As Christians, our faith is grounded on and built upon our Jewish roots.  When we forget that Judaism is our mother religion, we miss out on one of the richest aspects of our faith, and lose sight of who Jesus really was.  When asked in Mark what the great commandment is, Jesus answered with that which is at the very heart of Judaism: " Hear, O Isreal the Lord our God, the Lord is One; you shall love the Lord your God with all thy heart, and with all your soul, and with all your mind, and with all your strength’… and you shall love your neighbor as yourself."

Hope to see you in worship on Sunday!

 Yours on the Journey,

Jennifer

Meditation

 

“If you don't know history, then you don't know anything.

You are a leaf that doesn't know it is part of a tree.” 
― Michael Crichton

 “To be ignorant of what occurred before you were born is to remain always a child.

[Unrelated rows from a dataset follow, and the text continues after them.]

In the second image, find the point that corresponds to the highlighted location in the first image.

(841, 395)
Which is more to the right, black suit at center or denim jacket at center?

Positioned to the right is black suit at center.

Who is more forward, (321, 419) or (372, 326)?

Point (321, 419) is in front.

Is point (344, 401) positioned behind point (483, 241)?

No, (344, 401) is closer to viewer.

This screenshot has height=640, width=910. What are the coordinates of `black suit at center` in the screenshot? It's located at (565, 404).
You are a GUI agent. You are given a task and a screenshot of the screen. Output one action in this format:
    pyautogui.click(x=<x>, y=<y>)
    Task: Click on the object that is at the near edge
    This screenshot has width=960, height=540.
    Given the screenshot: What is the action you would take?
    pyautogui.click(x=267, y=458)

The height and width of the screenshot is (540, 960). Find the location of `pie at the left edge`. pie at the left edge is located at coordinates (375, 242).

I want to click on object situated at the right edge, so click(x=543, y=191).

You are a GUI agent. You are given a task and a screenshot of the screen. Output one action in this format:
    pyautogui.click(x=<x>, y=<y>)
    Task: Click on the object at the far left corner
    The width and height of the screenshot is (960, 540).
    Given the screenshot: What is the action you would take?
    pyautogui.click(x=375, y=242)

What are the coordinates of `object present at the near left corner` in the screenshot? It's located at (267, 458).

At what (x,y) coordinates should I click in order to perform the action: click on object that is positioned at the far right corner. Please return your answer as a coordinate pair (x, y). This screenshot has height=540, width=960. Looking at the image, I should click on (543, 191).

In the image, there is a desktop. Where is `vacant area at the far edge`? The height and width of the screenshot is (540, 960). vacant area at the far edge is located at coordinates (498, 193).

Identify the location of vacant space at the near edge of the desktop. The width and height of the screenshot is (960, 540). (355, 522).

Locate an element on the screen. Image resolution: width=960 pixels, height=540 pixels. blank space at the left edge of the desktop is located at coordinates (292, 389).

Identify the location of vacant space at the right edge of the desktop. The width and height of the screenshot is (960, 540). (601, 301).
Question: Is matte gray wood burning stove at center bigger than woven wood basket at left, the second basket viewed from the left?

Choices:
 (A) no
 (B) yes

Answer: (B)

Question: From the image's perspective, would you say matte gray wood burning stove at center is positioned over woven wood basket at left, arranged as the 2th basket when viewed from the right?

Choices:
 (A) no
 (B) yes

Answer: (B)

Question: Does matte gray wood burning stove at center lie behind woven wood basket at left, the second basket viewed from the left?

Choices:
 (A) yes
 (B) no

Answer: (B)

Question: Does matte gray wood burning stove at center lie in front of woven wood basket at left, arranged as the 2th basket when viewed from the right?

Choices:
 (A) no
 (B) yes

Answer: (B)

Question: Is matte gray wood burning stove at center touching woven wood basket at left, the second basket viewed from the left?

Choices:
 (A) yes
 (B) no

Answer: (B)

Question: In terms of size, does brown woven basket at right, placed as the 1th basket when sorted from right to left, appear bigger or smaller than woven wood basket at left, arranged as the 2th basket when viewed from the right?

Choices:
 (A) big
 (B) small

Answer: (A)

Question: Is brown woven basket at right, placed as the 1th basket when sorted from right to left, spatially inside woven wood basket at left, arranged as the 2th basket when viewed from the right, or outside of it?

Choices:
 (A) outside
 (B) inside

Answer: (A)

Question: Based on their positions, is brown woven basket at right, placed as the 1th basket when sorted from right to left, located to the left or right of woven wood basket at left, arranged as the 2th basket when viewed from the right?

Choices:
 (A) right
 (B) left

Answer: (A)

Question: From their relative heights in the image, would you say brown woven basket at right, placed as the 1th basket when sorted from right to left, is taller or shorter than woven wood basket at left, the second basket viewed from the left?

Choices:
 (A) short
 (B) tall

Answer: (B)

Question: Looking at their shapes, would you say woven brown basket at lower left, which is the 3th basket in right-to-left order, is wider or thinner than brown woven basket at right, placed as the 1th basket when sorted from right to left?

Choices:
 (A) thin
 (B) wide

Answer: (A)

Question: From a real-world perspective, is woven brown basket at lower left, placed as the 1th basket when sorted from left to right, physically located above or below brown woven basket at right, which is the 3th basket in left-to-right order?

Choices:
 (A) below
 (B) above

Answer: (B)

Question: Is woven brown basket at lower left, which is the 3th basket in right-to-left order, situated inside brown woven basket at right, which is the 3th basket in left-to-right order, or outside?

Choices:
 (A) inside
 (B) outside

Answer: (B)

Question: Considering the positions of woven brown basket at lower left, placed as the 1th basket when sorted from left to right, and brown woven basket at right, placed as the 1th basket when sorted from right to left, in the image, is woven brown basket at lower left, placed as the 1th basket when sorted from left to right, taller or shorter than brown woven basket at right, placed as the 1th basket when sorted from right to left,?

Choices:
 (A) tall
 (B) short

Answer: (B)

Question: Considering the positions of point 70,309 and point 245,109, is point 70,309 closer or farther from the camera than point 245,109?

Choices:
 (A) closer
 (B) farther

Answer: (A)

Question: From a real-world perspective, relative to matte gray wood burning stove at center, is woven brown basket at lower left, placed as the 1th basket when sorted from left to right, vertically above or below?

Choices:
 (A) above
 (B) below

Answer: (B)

For what is the worth of human life, unless it is woven into the life of our ancestors by the records of history?”

― Marcus Tullius Cicero

Week of May 19

Dear Friends:

Connecting, exploring and discovering.  

This past Wednesday a group of sixteen Talmadge Hill folks joined Danny Martin at the Mercy Center in Madison, CT for a full day retreat to delve more deeply into the topic of Mindfulness Dialogue.  It was a rich and productive day of learning how to engage in dialogue with those in our lives, and with the wider culture, in ways that foster a deeper, more attentive and fruitful connection. 

On an individual level, our lives can be transformed as we engage more intentionally and thoughtfully with those we encounter day-to-day. Lisa Michalski beautifully wrote: “We are each getting glimpses of the possibilities offered by a new awareness, ever-renewing ways of seeing, and new ways of listening and relating.”  

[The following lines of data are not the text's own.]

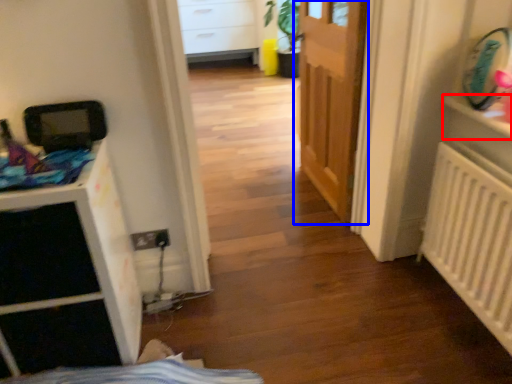
Question: Among these objects, which one is nearest to the camera, shelf (highlighted by a red box) or door (highlighted by a blue box)?

Choices:
 (A) shelf
 (B) door

Answer: (A)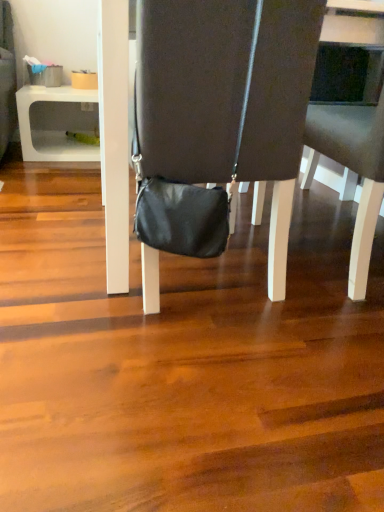
Question: From the image's perspective, is white plastic table at lower left located above or below dark gray fabric chair at center, the first chair from the right?

Choices:
 (A) below
 (B) above

Answer: (B)

Question: Considering the positions of white plastic table at lower left and dark gray fabric chair at center, the first chair from the right, in the image, is white plastic table at lower left taller or shorter than dark gray fabric chair at center, the first chair from the right,?

Choices:
 (A) short
 (B) tall

Answer: (A)

Question: Which object is positioned closest to the dark gray fabric chair at center, the first chair from the right?

Choices:
 (A) white plastic table at lower left
 (B) matte black bag at center, the 2th chair positioned from the right

Answer: (B)

Question: Based on their relative distances, which object is nearer to the matte black bag at center, marked as the first chair in a left-to-right arrangement?

Choices:
 (A) dark gray fabric chair at center, acting as the 2th chair starting from the left
 (B) white plastic table at lower left

Answer: (A)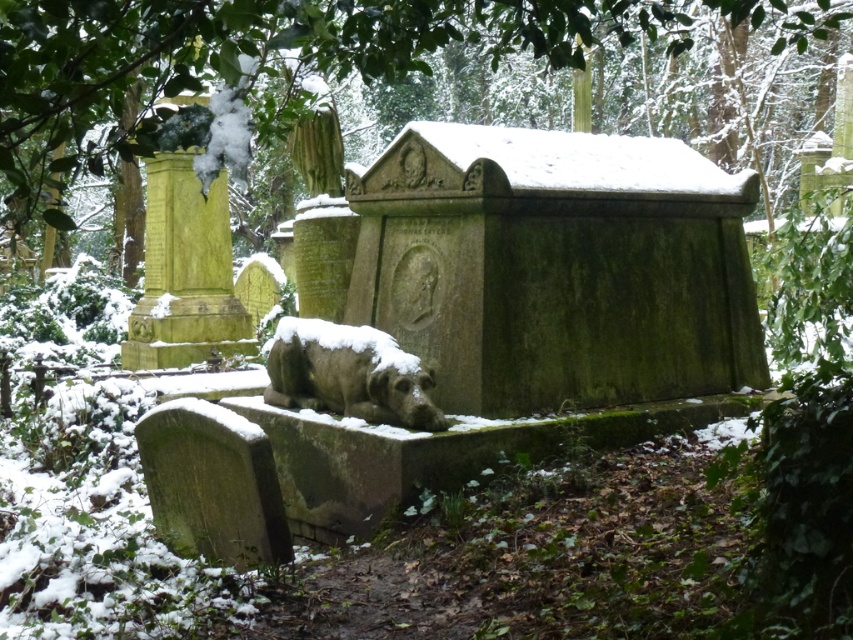
Looking at this image, you are a visitor to the cemetery and want to take a photo of both the green mossy tree at upper center and the slate gray stone dog at center. Which object should you focus on first to ensure both are in the frame?

The green mossy tree at upper center is taller than the slate gray stone dog at center, so you should focus on the green mossy tree at upper center first to ensure both are in the frame.

You are standing in the winter cemetery scene and want to take a photo of the two points mentioned. Which point, point (112, 99) or point (315, 368), will appear larger in your camera view?

Point (112, 99) will appear larger in your camera view because it is closer to the camera than point (315, 368).

You are standing in the winter cemetery scene. There is a green mossy tree at upper center. If you want to reach the tree, how many steps would you need to take if each step covers 0.75 meters?

The green mossy tree at upper center is 3.38 meters away from the viewer. Since each step covers 0.75 meters, dividing 3.38 by 0.75 gives approximately 4.5 steps. Therefore, you would need to take 5 steps to reach the tree.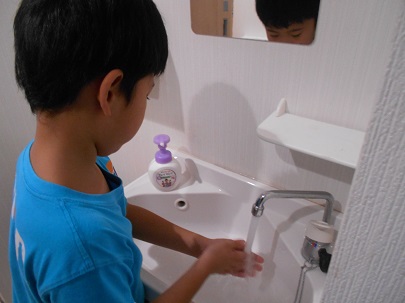
The height and width of the screenshot is (303, 405). What are the coordinates of `shelf` in the screenshot? It's located at (314, 136).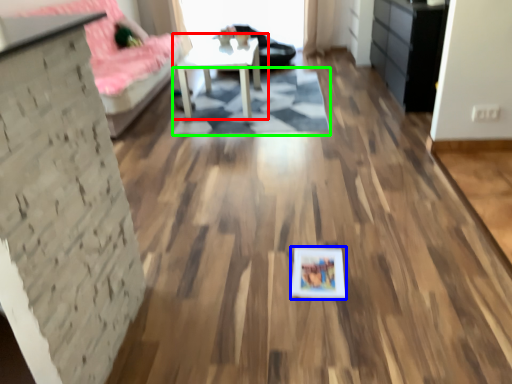
Question: Estimate the real-world distances between objects in this image. Which object is closer to table (highlighted by a red box), picture frame (highlighted by a blue box) or mat (highlighted by a green box)?

Choices:
 (A) picture frame
 (B) mat

Answer: (B)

But there is urgency, too, that we allow this kind of mindful engagement to move beyond our individual worlds, and into the wider culture.  Danny reflected on why this work of mindful dialogue is so vitally necessary: “We desperately—and urgently—need a new culture that reflects our global circumstances and provides expanded values, principles, beliefs, and structures, and a new high culturethat would deep and refine these values and beliefs…  It was my privilege to walk a little of the way with you as you explore how to take the Talmadge Hill community (as well as your own personal lives) to a new level. This will surely include finding ways of addressing the challenges we all face today and doing so on behalf of a culture that is itself struggling to do so, and perhaps thereby contributing to the development of a new and adequate culture for today’s world: an awesome - but completely real – challenge.”

As Christians, all that we learn and absorb as a faith community is neverintended to stay within the walls of our church.  We are always meant to take our deepest convictions and most precious gifts into the wider, waiting, hungry world.  While it is not easy work, when we bring the skills of deep and generous listening, a willingness to examine one’s assumptions, and an empathic presence to our conversations, we begin to build connections characterized by creativity and love. More than ever, our culture needs people to model interactions defined by empathy, attentiveness and openness.  This is, in fact, the very work Jesus did, and exhorts us to do.  May we be open to the work of the Holy Spirit in our lives, however challenging. 

Yours on the Journey,

Jennifer

Meditation

“Faith is an expression of the fact that we exist so that the infinite God can dwell in us and work through us for the well-being of the whole creation. If faith denies anything, it denies that we are tiny, self-obsessed specks of matter who are reaching for the stars but remain hopelessly nailed to the earth stuck in our own self-absorption. Faith is the first part of the bridge from self-centeredness to generosity.” 
― Miroslav Volf, Free of Charge: Giving and Forgiving in a Culture Stripped of Grace.  

Week of May 12

Dear Friends,

The church is an interesting institution.  It has a long history.  That same history is complicated.  To be fair, one must acknowledge ALL of the good done by the church. To be honest, one must also acknowledge the trail of corruption, greed and violence.  

Many church historians believe that Constantine (Roman Emperor) ruined Christianity in the 4thcentury when it became the official religion of the state.  Listen to what Soren Kierkegaard says:

As the Christian faith was adopted by the Empire, it lost its heart. The clergy got into the position of themselves being controlled. So there was nothing to do but to water down Christianity. And so they continued to water it down till in the end they achieved perfect conformity with an ordinary run of worldly ideas - which were proclaimed as Christianity. That is more or less Protestantism as it is now.

 That is a provocative idea with countless implications.  Christianity is not primarily about being a good citizen.  It is not primarily about preserving the status quo as defined by the rulers of the day.  It is finally not about being a “pretty” good person.  As Kierkegaard suggests, all of these notions are watered down versions of faith.  Faith has a radically different view of reality.  It sees differently.  It calls out the inevitable corruption of power.  It mocks the idols of the dominant culture.  It calls for peace, kindness, forgiveness and sacrificial generosity.  Anything less is not Christianity.  Call it something else.

Institutions have a way of sliding weakly towards self-preservation.  Our Mother’s Day celebration has nothing to do with that old, predictable impulse. It began with a particular vision. It was about throwing open the doors. It was about celebrating a different genre of music.  It was about outreach, collaboration, diversity, and service.  It was about the loaves and fishes. 

We have not lost our heart.  Please come on Sunday morning to hear the Good News Gospel Choir, and see once again a new way of being in the world.